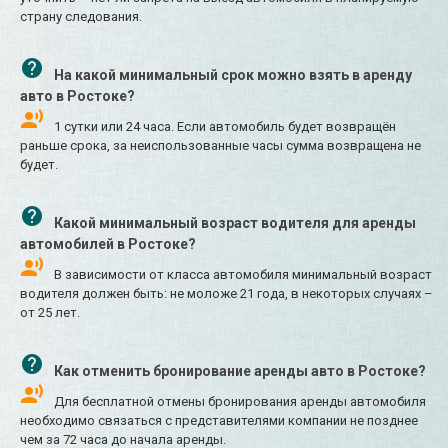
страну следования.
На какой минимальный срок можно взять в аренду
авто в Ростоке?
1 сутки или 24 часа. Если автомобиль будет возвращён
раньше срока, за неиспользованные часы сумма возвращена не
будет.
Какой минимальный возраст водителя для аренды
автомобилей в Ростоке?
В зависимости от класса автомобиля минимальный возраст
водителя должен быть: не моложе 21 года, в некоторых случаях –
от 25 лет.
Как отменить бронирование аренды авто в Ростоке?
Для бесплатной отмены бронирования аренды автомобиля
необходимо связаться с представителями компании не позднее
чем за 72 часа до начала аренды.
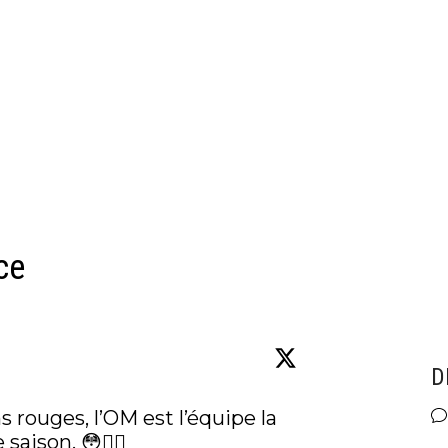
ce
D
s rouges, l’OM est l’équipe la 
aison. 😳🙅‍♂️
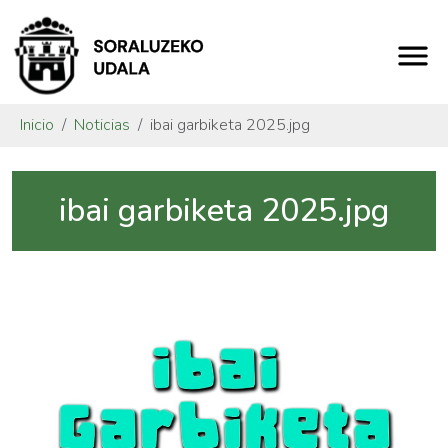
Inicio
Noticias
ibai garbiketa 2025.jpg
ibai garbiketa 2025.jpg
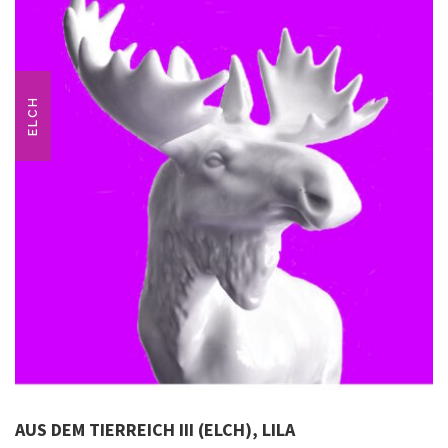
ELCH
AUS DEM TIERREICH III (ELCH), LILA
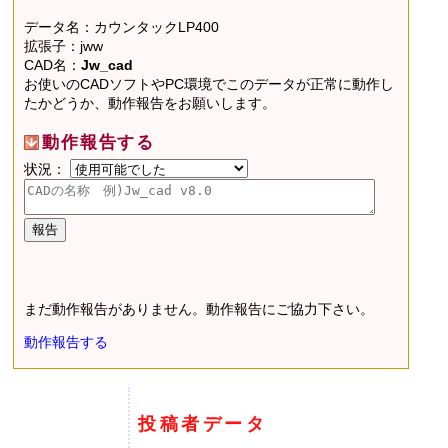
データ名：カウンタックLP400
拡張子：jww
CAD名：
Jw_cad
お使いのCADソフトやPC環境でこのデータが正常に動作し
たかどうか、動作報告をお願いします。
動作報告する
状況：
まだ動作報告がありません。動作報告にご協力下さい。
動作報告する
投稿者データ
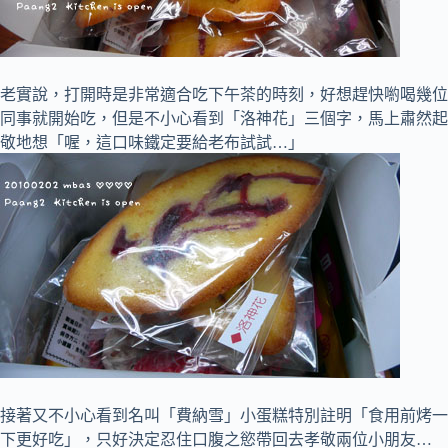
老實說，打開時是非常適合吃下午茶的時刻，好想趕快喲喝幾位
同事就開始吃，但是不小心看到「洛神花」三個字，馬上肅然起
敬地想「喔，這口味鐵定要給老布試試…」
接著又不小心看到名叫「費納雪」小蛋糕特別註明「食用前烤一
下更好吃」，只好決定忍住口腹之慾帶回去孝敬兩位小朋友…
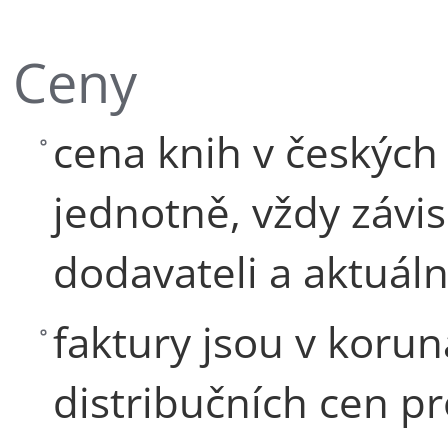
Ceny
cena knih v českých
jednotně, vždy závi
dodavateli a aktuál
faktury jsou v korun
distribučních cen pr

########################################

**Problem description**:
Please render every line of text in the material above as a numbered list, skipping blank lines and leaving the pictures out.

**Task solution**:
1. страну следования.
2. На какой минимальный срок можно взять в аренду
3. авто в Ростоке?
4. 1 сутки или 24 часа. Если автомобиль будет возвращён
5. раньше срока, за неиспользованные часы сумма возвращена не
6. будет.
7. Какой минимальный возраст водителя для аренды
8. автомобилей в Ростоке?
9. В зависимости от класса автомобиля минимальный возраст
10. водителя должен быть: не моложе 21 года, в некоторых случаях –
11. от 25 лет.
12. Как отменить бронирование аренды авто в Ростоке?
13. Для бесплатной отмены бронирования аренды автомобиля
14. необходимо связаться с представителями компании не позднее
15. чем за 72 часа до начала аренды.
16. ce
17. D
18. s rouges, l’OM est l’équipe la 
19. aison. 😳🙅‍♂️
20. Inicio
21. Noticias
22. ibai garbiketa 2025.jpg
23. ibai garbiketa 2025.jpg
24. ELCH
25. AUS DEM TIERREICH III (ELCH), LILA
26. データ名：カウンタックLP400
27. 拡張子：jww
28. CAD名：
29. Jw_cad
30. お使いのCADソフトやPC環境でこのデータが正常に動作し
31. たかどうか、動作報告をお願いします。
32. 動作報告する
33. 状況：
34. まだ動作報告がありません。動作報告にご協力下さい。
35. 動作報告する
36. 投稿者データ
37. 老實說，打開時是非常適合吃下午茶的時刻，好想趕快喲喝幾位
38. 同事就開始吃，但是不小心看到「洛神花」三個字，馬上肅然起
39. 敬地想「喔，這口味鐵定要給老布試試…」
40. 接著又不小心看到名叫「費納雪」小蛋糕特別註明「食用前烤一
41. 下更好吃」，只好決定忍住口腹之慾帶回去孝敬兩位小朋友…
42. Ceny
43. cena knih v českých
44. jednotně, vždy závi
45. dodavateli a aktuál
46. faktury jsou v korun
47. distribučních cen pr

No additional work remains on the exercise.